Each week, students can expect:
5 classes each in English, Mathematics, Science and Social Studies
3 Art classes
3 Physical Education classes
2 Technology classes
1 Pottery class
1 Group Counseling meeting
An activity period where they can pursue interests such as: Cooking, Computer Animation, Hiking, Climbing, Drama.
"By space, the universe encompasses and swallows me like a particle; by thought, I encompass it." Pascal
LDFDS is designed with keen awareness of the role aesthetics play in affecting the way people feel and behave within an environment. The space is planned and decorated in a manner that is soothing and pleasing. The Facility includes:
a Meditation Garden with a pond and a tea house. The tea house is a place for contemplation and is used year-round as a space to hold classes. The garden contains a mini-amphitheater which is used for group gatherings and activities.
a Common Room with a kitchen area which serves as our community meeting space, a place to cook meals and as a space to hold activities such as Drama.
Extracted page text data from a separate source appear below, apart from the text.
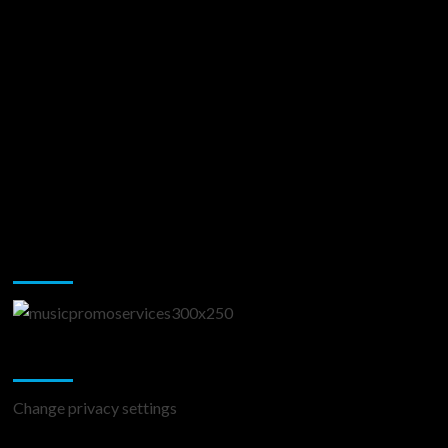
Music Promotion
Change Privacy Settings
Change privacy settings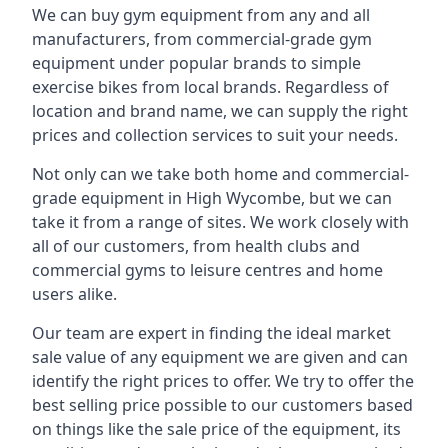
We can buy gym equipment from any and all
manufacturers, from commercial-grade gym
equipment under popular brands to simple
exercise bikes from local brands. Regardless of
location and brand name, we can supply the right
prices and collection services to suit your needs.
Not only can we take both home and commercial-
grade equipment in High Wycombe, but we can
take it from a range of sites. We work closely with
all of our customers, from health clubs and
commercial gyms to leisure centres and home
users alike.
Our team are expert in finding the ideal market
sale value of any equipment we are given and can
identify the right prices to offer. We try to offer the
best selling price possible to our customers based
on things like the sale price of the equipment, its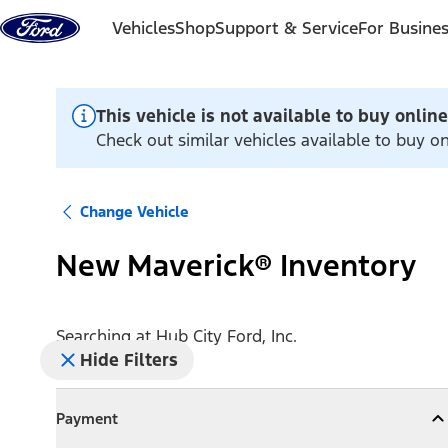
Skip to content
Vehicles
Shop
Support & Service
For Busine
This vehicle is not available to buy online
Check out similar vehicles available to buy on
Change Vehicle
New Maverick® Inventory
Searching at
Hub City Ford, Inc.
Hide Filters
Payment
Payment
Collapse
Payment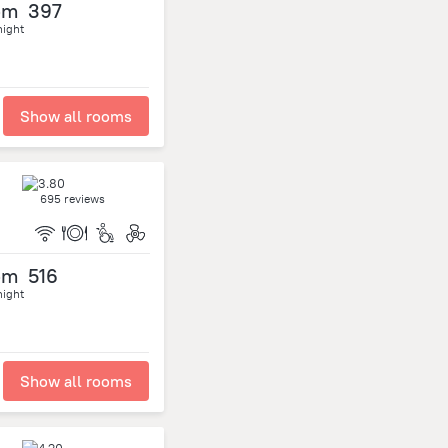
om
397
night
Show all rooms
695 reviews
om
516
night
Show all rooms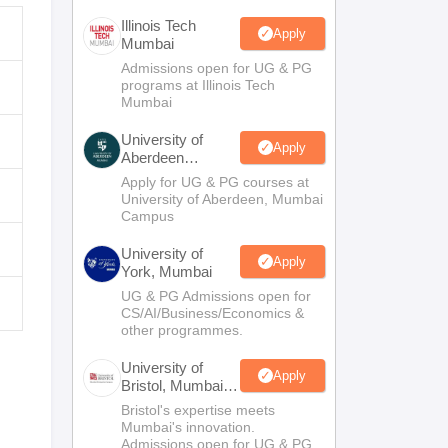
Illinois Tech
Apply
Mumbai
Admissions open for UG & PG
programs at Illinois Tech
Mumbai
University of
Apply
Aberdeen
Mumbai
Apply for UG & PG courses at
University of Aberdeen, Mumbai
Campus
University of
Apply
York, Mumbai
UG & PG Admissions open for
CS/AI/Business/Economics &
other programmes.
University of
Apply
Bristol, Mumbai
Enterprise
Bristol's expertise meets
Campus
Mumbai's innovation.
Admissions open for UG & PG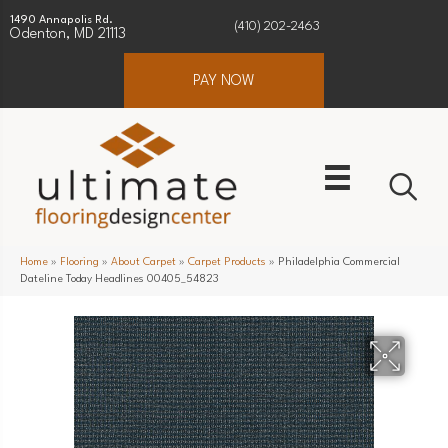
1490 Annapolis Rd.
(410) 202-2463
Odenton, MD 21113
PAY NOW
Home
»
Flooring
»
About Carpet
»
Carpet Products
»
Philadelphia Commercial
Dateline Today Headlines 00405_54823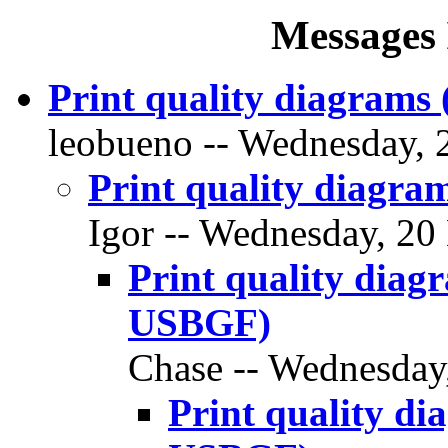
Messages 
Print quality diagram
leobueno -- Wednesday, 
Print quality diagr
Igor -- Wednesday, 20
Print quality dia
USBGF)
Chase -- Wednesday,
Print quality d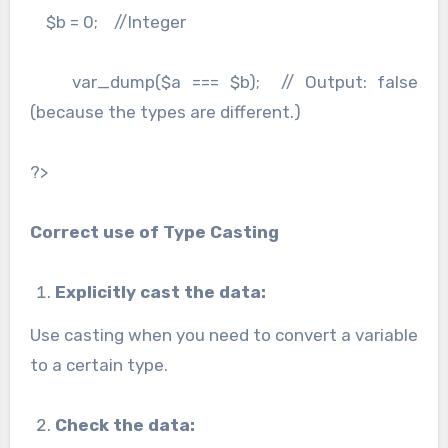
$b = 0; //Integer
var_dump($a === $b); // Output: false
(because the types are different.)
?>
Correct use of Type Casting
Explicitly cast the data:
Use casting when you need to convert a variable
to a certain type.
Check the data: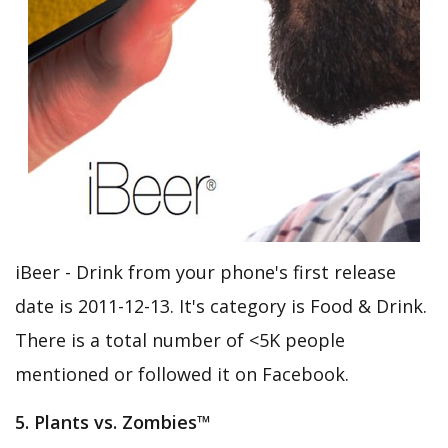
iBeer - Drink from your phone's first release
date is 2011-12-13. It's category is Food & Drink.
There is a total number of <5K people
mentioned or followed it on Facebook.
5. Plants vs. Zombies™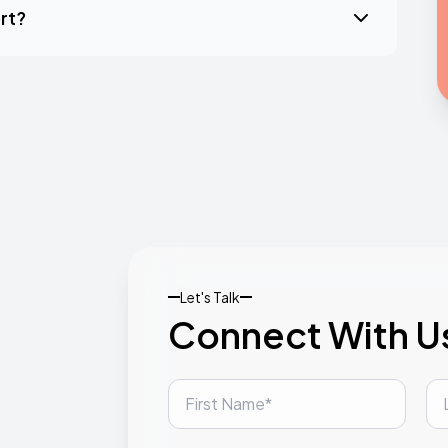
rt?
Let's Talk
Connect With U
a Pottery Studio with 5 wheels, a kiln and an area for hand-building.
a Gymnasium with a basketball court and climbing wall.
Classrooms equipped with a minimum of two computers and access to the internet.
a Technology room equipped with 8 on-line computers.
"Education is not the filling of a pail, but the lighting of a fire." William Butler Yeats
As a psychiatric social worker in the late 1950's, Lorraine D. Foster became increasingly frustrated and troubled watching children suffer the dramatic consequences of what she called "the tragedy that comes with a sense of failure." She felt strongly about the kind of education these children needed to succeed: classes of no more than six students; highly creative teachers; and a flexible school program where each child could progress according to his or her own ability. Unfortunately, schools like this just did not exist in Connecticut. Motivated by the strength of purpose that so often accompanies clarity of vision, Ms. Foster secured both the encouragement and assistance of friends within the Yale and New Haven psychiatric communities and in 1961 established The Foster School.
Located in the former Foote School building on Saint Ronan Street in New Haven, the Foster School was dedicated to teaching children who experienced difficulty learning in a typical school setting, and it quickly became a prototype of progressive co-educational day schooling for children with special needs. The school's mission was to rescue emotionally or educationally impaired children from a self-perpetuating pattern of failure and to prepare them for return to the conventional classroom. Today, LDFDS remains true to the goals of Lorraine D. Foster, and continues to be a leader in programming for special need students.